Salí de la oficina casi corriendo, no sé. Había algo en la mirada de mi jefe que me hizo temer. Ahora entendía porque nadie quería trabajar con él y como muchas mujeres antes de mí habían renunciado a ese puesto. Kieran Thorne era, sin duda, un hombre extraordinariamente atractivo, el tipo de ejemplar que raramente se encuentra en la vida. Alto, probablemente rozando el metro noventa, con un físico que parecía esculpido por los dioses: hombros anchos, cintura estrecha y músculos definidos que se marcaban incluso bajo sus impecables trajes de diseñador. 

 Su rostro lo enmarcaba una mandíbula fuerte y definida, labios carnosos que rara vez sonreían, y una nariz recta que le daba un aire aristocrático. El cabello negro que llebaba siempre perfectamente peinado hacia atrás, dejaba al descubierto una frente amplia y unas cejas expresivas que acentuaban la intensidad de su mirada.

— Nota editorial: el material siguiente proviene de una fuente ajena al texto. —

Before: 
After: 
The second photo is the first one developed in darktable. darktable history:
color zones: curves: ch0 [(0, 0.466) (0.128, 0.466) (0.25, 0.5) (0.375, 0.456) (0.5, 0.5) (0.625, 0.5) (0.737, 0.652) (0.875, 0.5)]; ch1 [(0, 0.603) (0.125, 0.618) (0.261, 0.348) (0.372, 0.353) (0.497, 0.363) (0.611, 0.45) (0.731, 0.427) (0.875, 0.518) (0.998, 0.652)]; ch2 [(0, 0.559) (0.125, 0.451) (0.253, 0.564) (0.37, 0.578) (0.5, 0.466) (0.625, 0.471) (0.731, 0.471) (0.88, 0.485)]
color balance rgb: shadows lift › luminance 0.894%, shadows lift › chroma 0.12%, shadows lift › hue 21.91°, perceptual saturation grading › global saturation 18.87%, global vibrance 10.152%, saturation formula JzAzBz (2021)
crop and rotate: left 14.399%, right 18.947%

 Pero eran sus ojos los que verdaderamente me perturbaban. De un gris acerado que parecía cambiar de tonalidad según su estado de ánimo, como si ocultaran algo sobrenatural tras ellos. A veces parecían plata líquida, otras veces se oscurecían hasta parecer casi negros, y en ocasiones, como hoy cuando me negué a que me llevara a casa, podría jurar que se tornaron de un rojo sangre intenso.

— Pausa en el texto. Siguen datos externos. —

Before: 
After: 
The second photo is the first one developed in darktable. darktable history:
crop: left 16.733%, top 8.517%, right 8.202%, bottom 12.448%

 Debía mantenerme firme, alejar cualquier tipo de acercamiento que iniciara. No podía permitirme ningún tipo de relación romántica. Tenía que limitarse estrictamente a lo profesional: él como CEO y yo como su asistente, nada más. De eso dependía nuestra supervivencia, la de mamá, Clara y la mía.

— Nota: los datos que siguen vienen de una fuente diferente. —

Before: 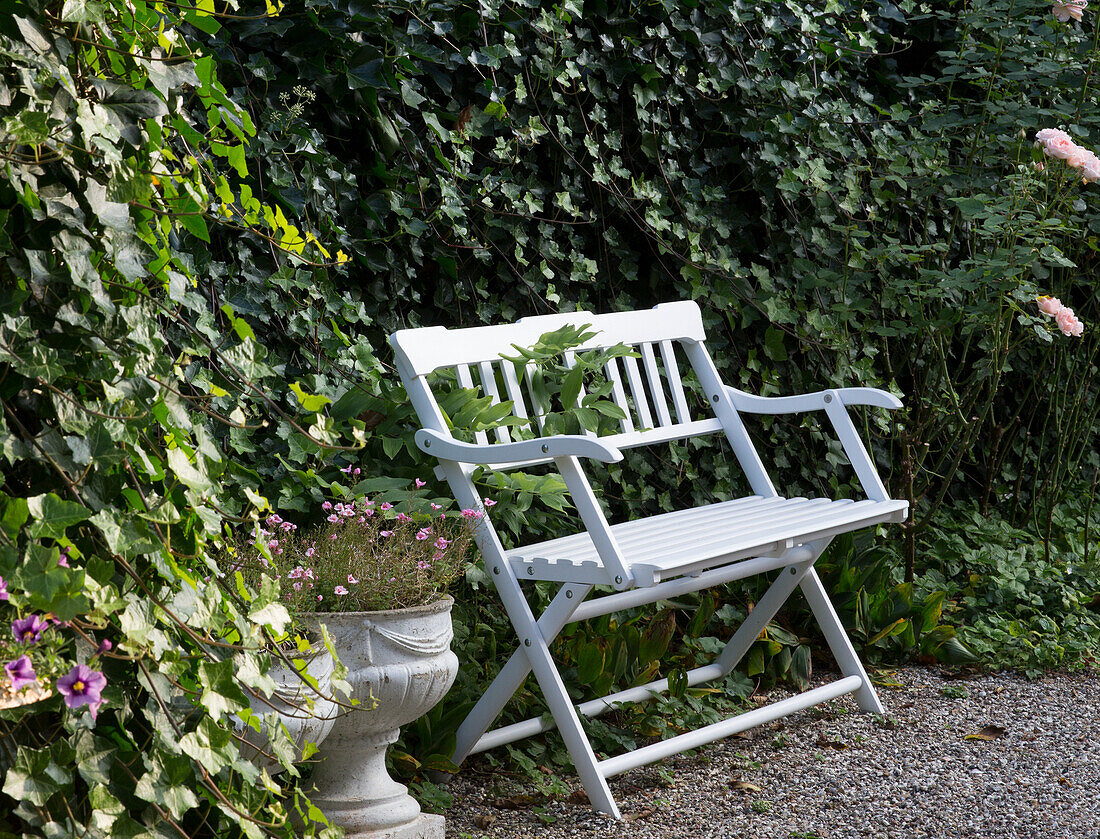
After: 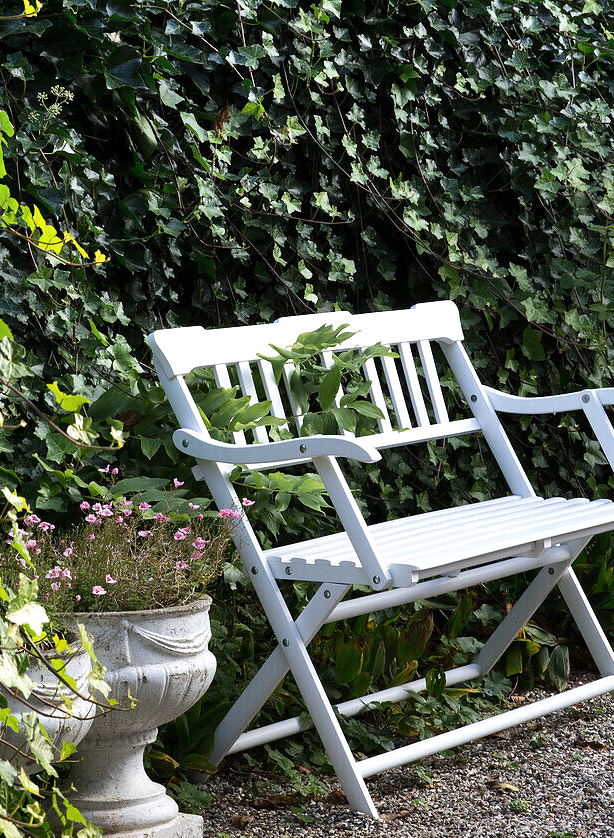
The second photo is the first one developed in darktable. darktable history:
crop: left 22.019%, right 22.136%, bottom 0.007%
shadows and highlights: shadows 53.05, soften with gaussian
tone equalizer: -8 EV -0.442 EV, -7 EV -0.355 EV, -6 EV -0.306 EV, -5 EV -0.222 EV, -3 EV 0.204 EV, -2 EV 0.343 EV, -1 EV 0.369 EV, +0 EV 0.412 EV, edges refinement/feathering 500, mask exposure compensation -1.57 EV, preserve details no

 Detuve mi vieja camioneta a la salida del pueblo, justo donde el asfalto se convertía en un serpenteante camino de tierra que se adentraba en el espeso bosque, ruta que debía recorrer cada día para llegar a casa. Los mareos y las náuseas se intensificaron, obligándome a cerrar los ojos mientras el mundo giraba a mi alrededor. Con un suspiro tembloroso, recosté la cabeza contra el desgastado volante, intentando controlar las oleadas de náusea que me revolvían el estómago.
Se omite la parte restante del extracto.